Puis vient le coup de téléphone fatidique à son mari, l’avocat d’affaires Hans W. Kopp. Elle lui conseille de démissionner du conseil d’administration d’une entreprise soupçonnée de blanchiment d’argent. Cela commence à se savoir en haut lieu, mais elle nie cet appel téléphonique, tente de rejeter la faute sur sa collaboratrice personnelle. Malgré l’insistance de ses chefs de service, elle ne veut pas dire la vérité à ses collègues du Conseil fédéral et autorise son mari à mentir lui aussi dans une interview accordée à la Schweizer Illustrierte.

Le départ d'Elisabeth Kopp du Palais Fédéral en 1989

Le 13 janvier 1989, la conseillère fédérale déchue quitte le Palais fédéral. Son collègue Jean-Pascal Delamuraz est le seul qui l’accompagne sur la place Fédérale.

Karl-Heinz Hug/Keystone

Réhabilitation tardive


Ce mensonge sera fatal à sa carrière, la contraignant à la démission. Pour faire la lumière sur l’affaire Kopp, une commission d’enquête parlementaire est mise en place, ce qui provoque un nouveau séisme: l’affaire des fiches, puis celle de l’armée secrète sortent au grand jour. Elisabeth Kopp n’en est pas responsable. Mais grâce au «cas Kopp», un système qui n’existait auparavant que dans l’ombre devient public. L’écrivain Peter Bichsel écrit à l’époque: «Il n’y a qu’une seule véritable leçon à tirer de cette affaire: élisez plus de femmes, elles seules sont capables de rendre visible la corruption des hommes.»

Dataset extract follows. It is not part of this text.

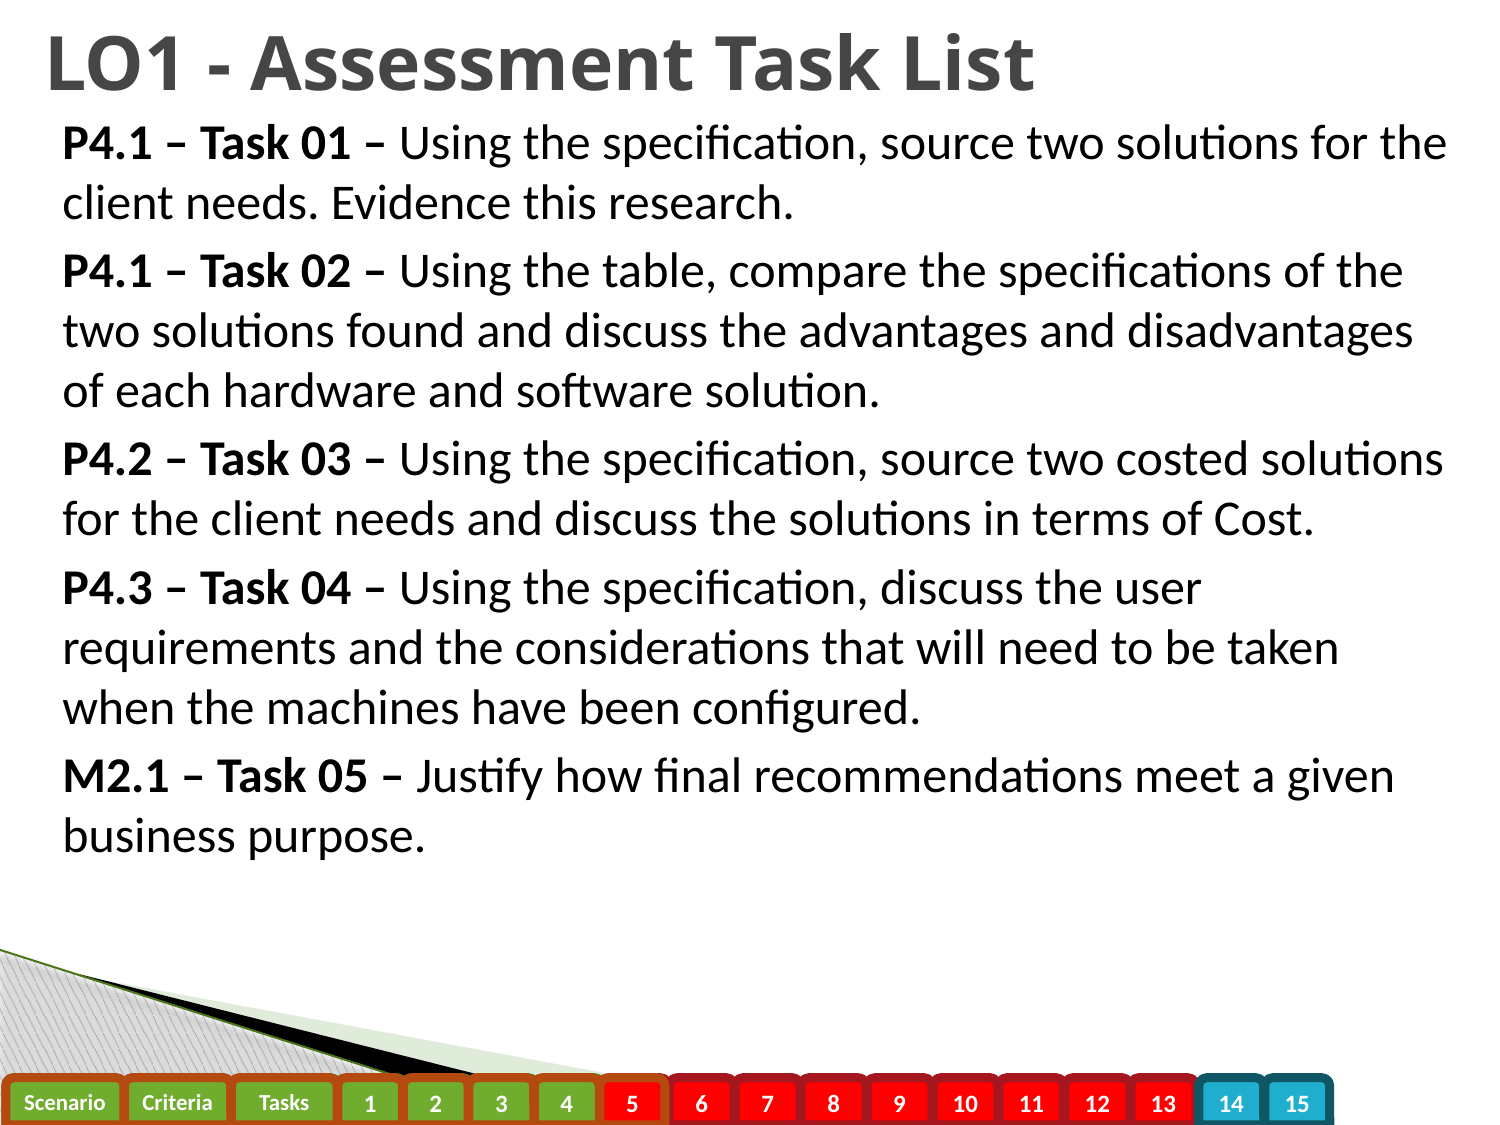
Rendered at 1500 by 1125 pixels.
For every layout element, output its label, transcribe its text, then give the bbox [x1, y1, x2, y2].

list P4.1 – Task 01 – Using the specification, source two solutions for the client needs. Evidence this research. P4.1 – Task 02 – Using the table, compare the specifications of the two solutions found and discuss the advantages and disadvantages of each hardware and software solution. P4.2 – Task 03 – Using the specification, source two costed solutions for the client needs and discuss the solutions in terms of Cost. P4.3 – Task 04 – Using the specification, discuss the user requirements and the considerations that will need to be taken when the machines have been configured. M2.1 – Task 05 – Justify how final recommendations meet a given business purpose. [29, 101, 1471, 1047]
title LO1 - Assessment Task List [29, 30, 1463, 90]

La malveillance, l’ostracisme dont elle et son mari ont fait l’objet ont été cruels. Mais l’amour entre Elisabeth et Hans est resté inaltérable. Lorsque son mari meurt en 2009, elle le tient dans ses bras jusqu’à son dernier souffle. «Il voulait que ses cendres soient dispersées dans la nature. Mais je lui ai dit que je voulais une tombe à Zumikon et que je ne voulais pas y reposer seule.» Elisabeth Kopp a reçu tardivement l’hommage qu’elle méritait de la part des femmes qui ont souligné la qualité de son travail de pionnière au Conseil fédéral, de la part du PLR aussi. La première conseillère fédérale est décédée le Vendredi saint et les nécrologies l’ont qualifiée d’icône. Elle avait voulu participer pleinement en tant que femme à la vie politique. Et c’est ce qu’elle a fait malgré les réticences de l’époque. «Pour des raisons évidentes, avait-elle dit le jour de son élection, je ne peux pas promettre d’être mon mari au Conseil fédéral. Je peux cependant vous assurer que je ferai tout mon possible en tant que femme et en tant qu’être humain.»